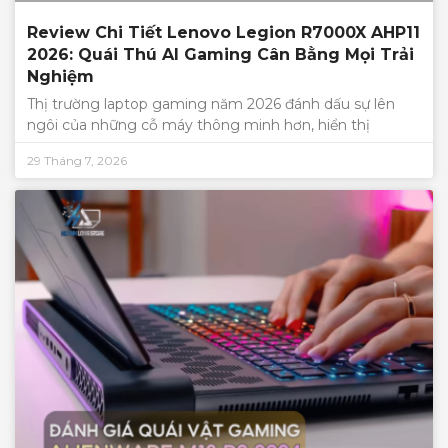
Review Chi Tiết Lenovo Legion R7000X AHP11
2026: Quái Thú AI Gaming Cân Bằng Mọi Trải
Nghiệm
Thị trường laptop gaming năm 2026 đánh dấu sự lên
ngôi của những cỗ máy thông minh hơn, hiển thị
29 Tháng 7, 2026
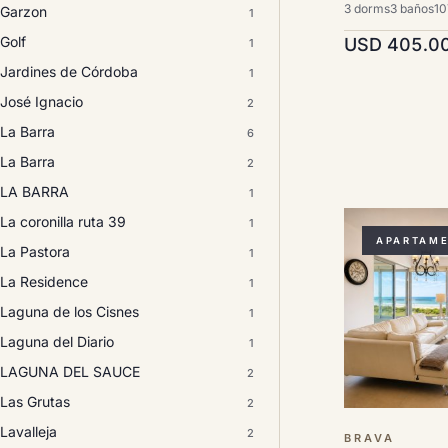
3 dorms
3 baños
10
Garzon
1
Golf
USD 405.0
1
Jardines de Córdoba
1
José Ignacio
2
La Barra
6
La Barra
2
LA BARRA
1
La coronilla ruta 39
1
APARTAM
La Pastora
1
La Residence
1
Laguna de los Cisnes
1
Laguna del Diario
1
LAGUNA DEL SAUCE
2
Las Grutas
2
Lavalleja
2
BRAVA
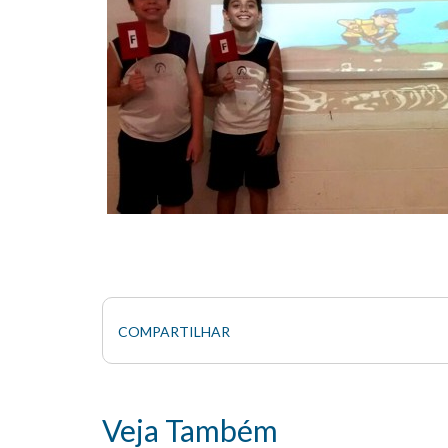
COMPARTILHAR
Veja Também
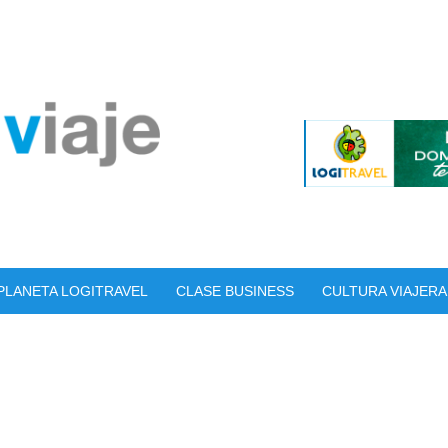
PLANETA LOGITRAVEL
CLASE BUSINESS
CULTURA VIAJERA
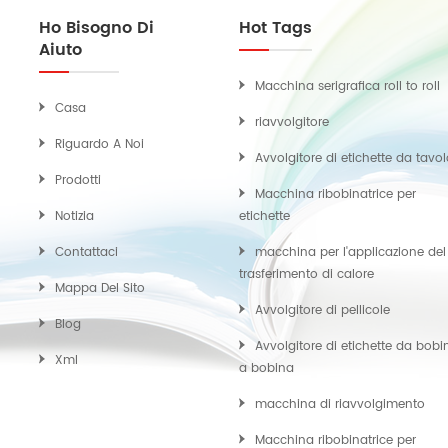
Ho Bisogno Di
Hot Tags
Aiuto
Macchina serigrafica roll to roll
Casa
riavvolgitore
Riguardo A Noi
Avvolgitore di etichette da tavo
Prodotti
Macchina ribobinatrice per
Notizia
etichette
Contattaci
macchina per l'applicazione del
trasferimento di calore
Mappa Del Sito
Avvolgitore di pellicole
Blog
Avvolgitore di etichette da bobi
Xml
a bobina
macchina di riavvolgimento
Macchina ribobinatrice per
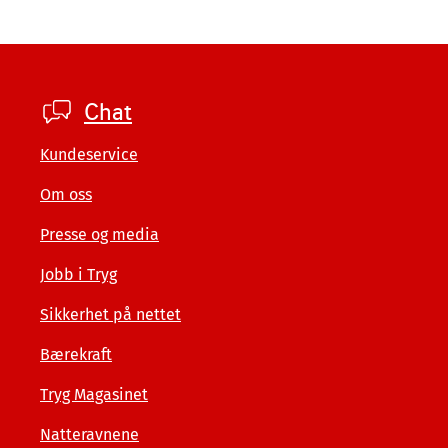
Footer
Chat
private
Kundeservice
Om oss
Presse og media
Jobb i Tryg
Sikkerhet på nettet
Bærekraft
Tryg Magasinet
Natteravnene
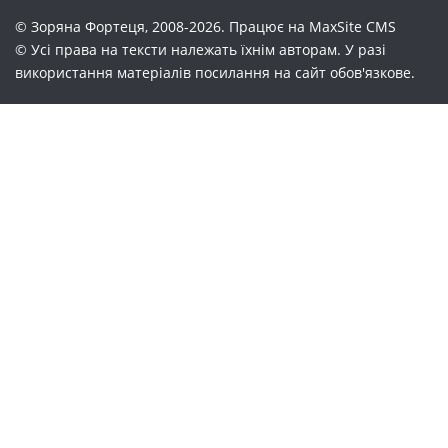
© Зоряна Фортеця, 2008-2026. Працює на
MaxSite CMS
© Усі права на тексти належать їхнім авторам. У разі
використання матеріалів посилання на сайт обов'язкове.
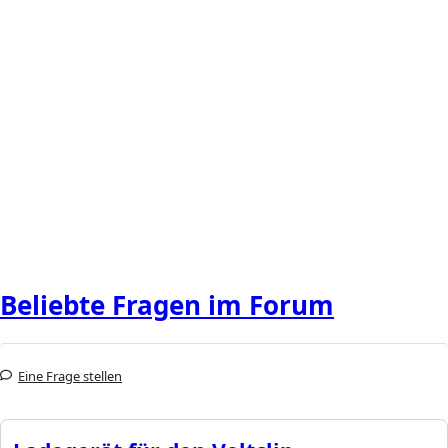
Beliebte Fragen im Forum
Eine Frage stellen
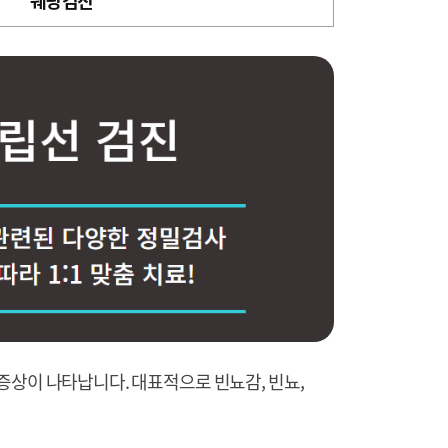
웨딩 검진
증상이 나타납니다. 대표적으로 빈뇨감, 빈뇨,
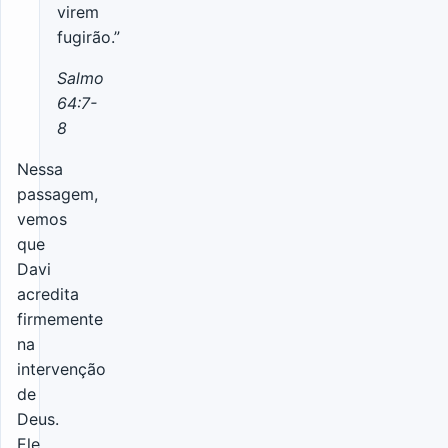
virem
fugirão.”
Salmo
64:7-
8
Nessa
passagem,
vemos
que
Davi
acredita
firmemente
na
intervenção
de
Deus.
Ele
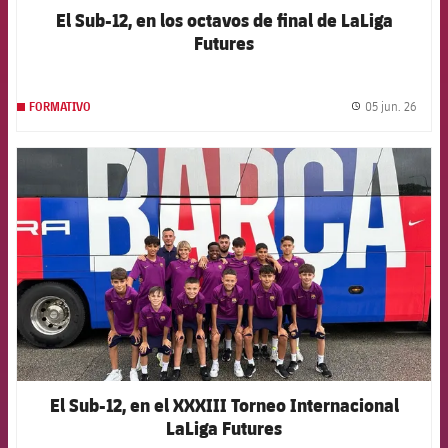
El Sub-12, en los octavos de final de LaLiga
Futures
05 jun. 26
FORMATIVO
label.
FCB Barcelona badge
El Sub-12, en el XXXIII Torneo Internacional
LaLiga Futures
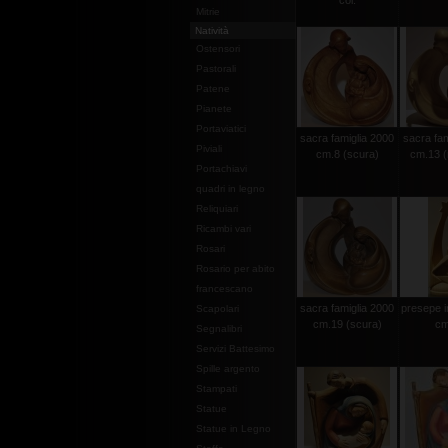
col.
Mitrie
Natività
Ostensori
Pastorali
Patene
Pianete
Portaviatici
sacra famiglia 2000
sacra fam
Piviali
cm.8 (scura)
cm.13 (
Portachiavi
quadri in legno
Reliquiari
Ricambi vari
Rosari
Rosario per abito
francescano
sacra famiglia 2000
presepe i
Scapolari
cm.19 (scura)
cm
Segnalibri
Servizi Battesimo
Spille argento
Stampati
Statue
Statue in Legno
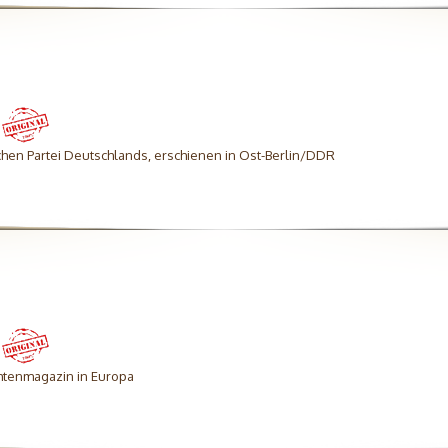
hen Partei Deutschlands, erschienen in Ost-Berlin/DDR
htenmagazin in Europa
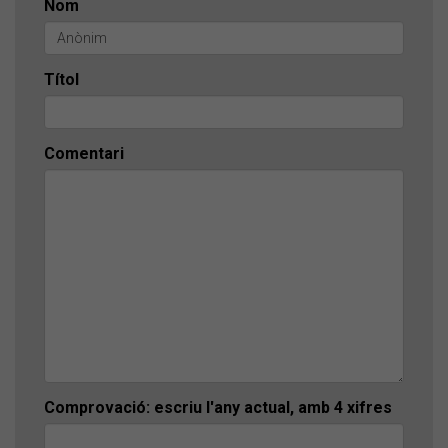
Nom
Títol
Comentari
Comprovació: escriu l'any actual, amb 4 xifres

-=-=-

Zu erledigen: Entnimm bitte allen Zeilen oben den Text, Zeile für Zeile und unverändert. Lass die Bilder in der Antwort weg.

Antwort zur Aufgabe:
Review Chi Tiết Lenovo Legion R7000X AHP11
2026: Quái Thú AI Gaming Cân Bằng Mọi Trải
Nghiệm
Thị trường laptop gaming năm 2026 đánh dấu sự lên
ngôi của những cỗ máy thông minh hơn, hiển thị
29 Tháng 7, 2026
3 dorms
3 baños
10
Garzon
1
Golf
USD 405.0
1
Jardines de Córdoba
1
José Ignacio
2
La Barra
6
La Barra
2
LA BARRA
1
La coronilla ruta 39
1
APARTAM
La Pastora
1
La Residence
1
Laguna de los Cisnes
1
Laguna del Diario
1
LAGUNA DEL SAUCE
2
Las Grutas
2
Lavalleja
2
BRAVA
COMPARTILHAR
Veja Também
PLANETA LOGITRAVEL
CLASE BUSINESS
CULTURA VIAJERA
Ho Bisogno Di
Hot Tags
Aiuto
Macchina serigrafica roll to roll
Casa
riavvolgitore
Riguardo A Noi
Avvolgitore di etichette da tavo
Prodotti
Macchina ribobinatrice per
Notizia
etichette
Contattaci
macchina per l'applicazione del
trasferimento di calore
Mappa Del Sito
Avvolgitore di pellicole
Blog
Avvolgitore di etichette da bobi
Xml
a bobina
macchina di riavvolgimento
Macchina ribobinatrice per
Footer
Chat
private
Kundeservice
Om oss
Presse og media
Jobb i Tryg
Sikkerhet på nettet
Bærekraft
Tryg Magasinet
Natteravnene
© Зоряна Фортеця, 2008-2026. Працює на
MaxSite CMS
© Усі права на тексти належать їхнім авторам. У разі
використання матеріалів посилання на сайт обов'язкове.
Beliebte Fragen im Forum
Eine Frage stellen
웨딩 검진
증상이 나타납니다. 대표적으로 빈뇨감, 빈뇨,
virem
fugirão.”
Salmo
64:7-
8
Nessa
passagem,
vemos
que
Davi
acredita
firmemente
na
intervenção
de
Deus.
Ele
El Sub-12, en los octavos de final de LaLiga
Futures
05 jun. 26
FORMATIVO
label.
FCB Barcelona badge
El Sub-12, en el XXXIII Torneo Internacional
LaLiga Futures
col.
Mitrie
Natività
Ostensori
Pastorali
Patene
Pianete
Portaviatici
sacra famiglia 2000
sacra fam
Piviali
cm.8 (scura)
cm.13 (
Portachiavi
quadri in legno
Reliquiari
Ricambi vari
Rosari
Rosario per abito
francescano
sacra famiglia 2000
presepe i
Scapolari
cm.19 (scura)
cm
Segnalibri
Servizi Battesimo
Spille argento
Stampati
Statue
Statue in Legno
hen Partei Deutschlands, erschienen in Ost-Berlin/DDR
htenmagazin in Europa
Nom
Títol
Comentari
Comprovació: escriu l'any actual, amb 4 xifres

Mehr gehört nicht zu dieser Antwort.